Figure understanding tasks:
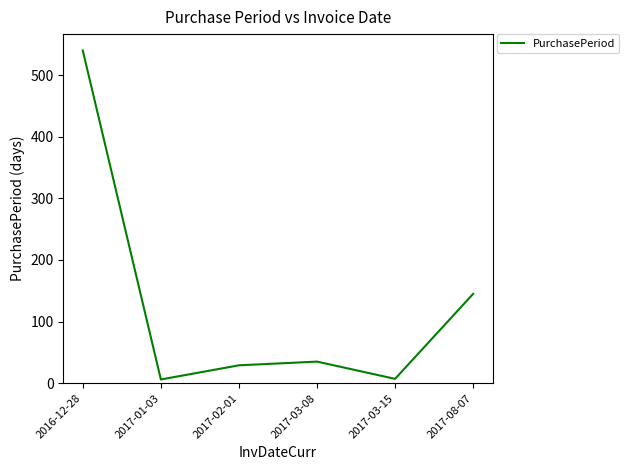

How many values are below 35?

3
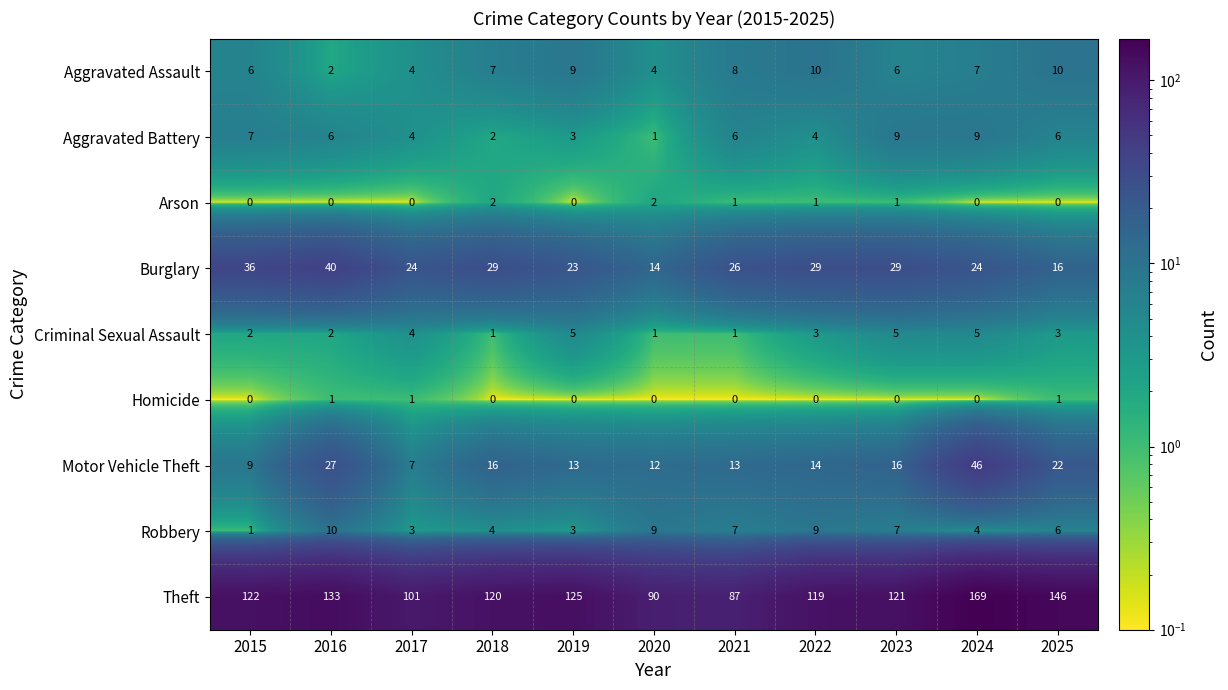

Which category has the lowest value in the Burglary series?

2020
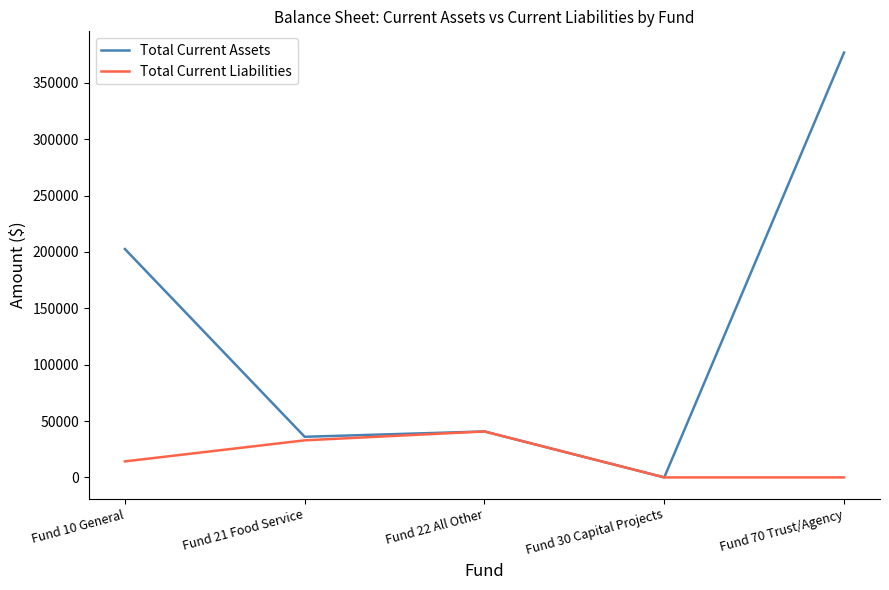

At how many categories does at least one series exceed 78651?

2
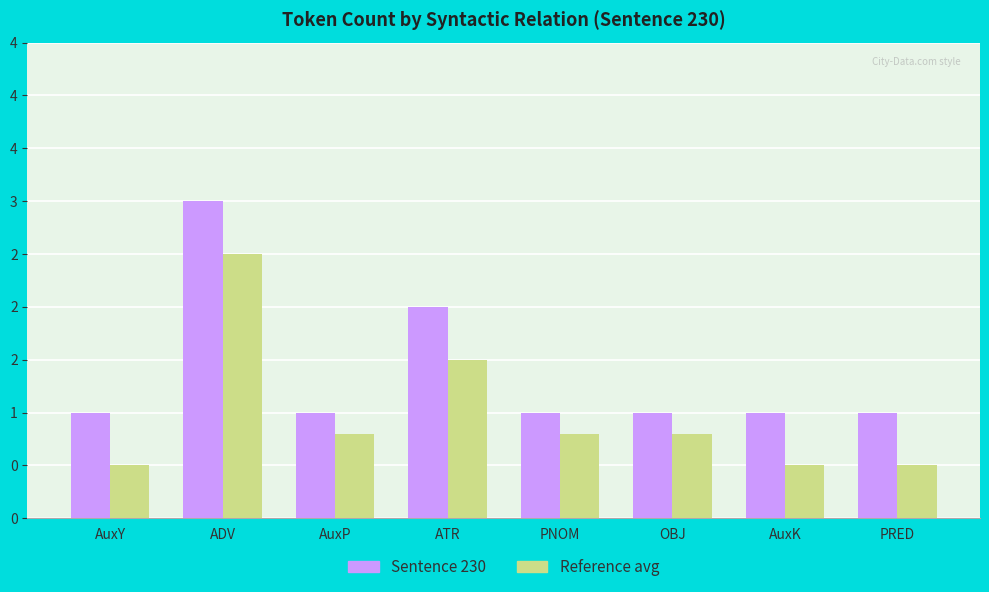

Rank the series at OBJ from highest to lowest value.

Sentence 230, Reference avg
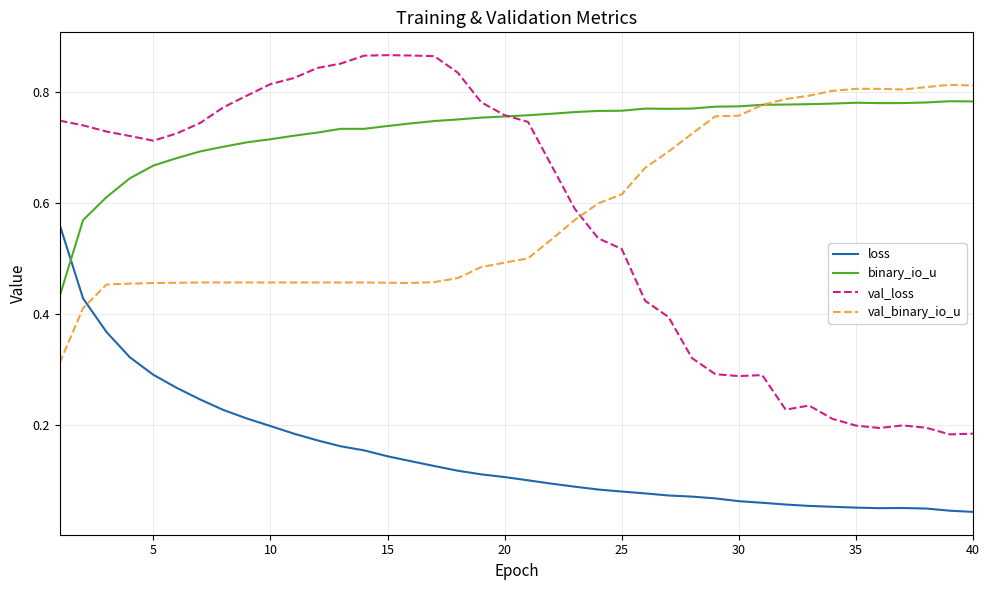

True or false: loss and binary_io_u intersect in this chart.

True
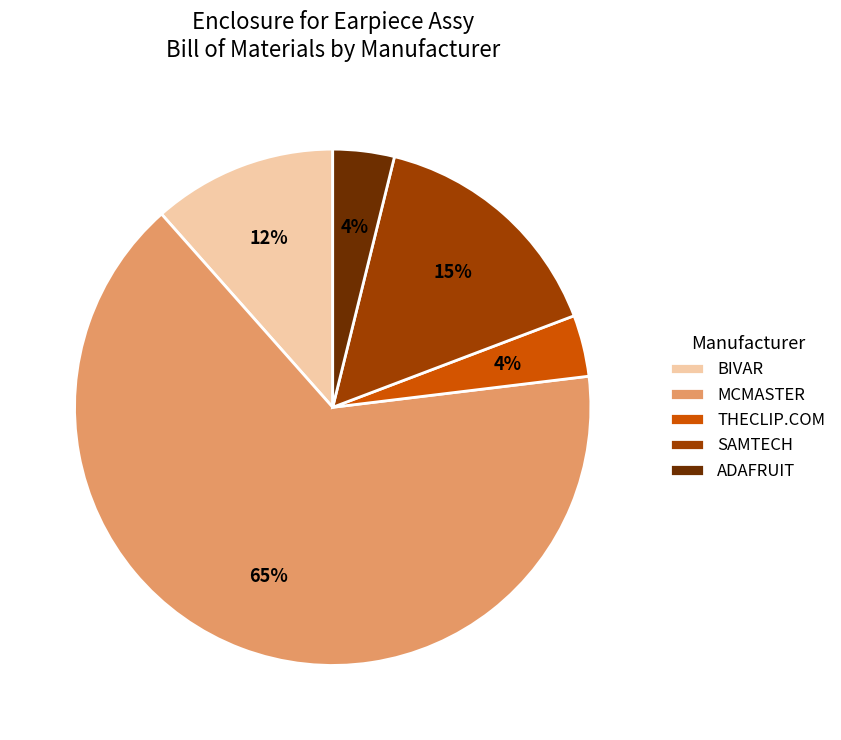

Which category has the biggest portion of the pie?

MCMASTER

◆ What is needed:
Extract each line of the data above that contains the word "Which".

◆ Reply:
Which category has the lowest value in the Burglary series?
Which category has the biggest portion of the pie?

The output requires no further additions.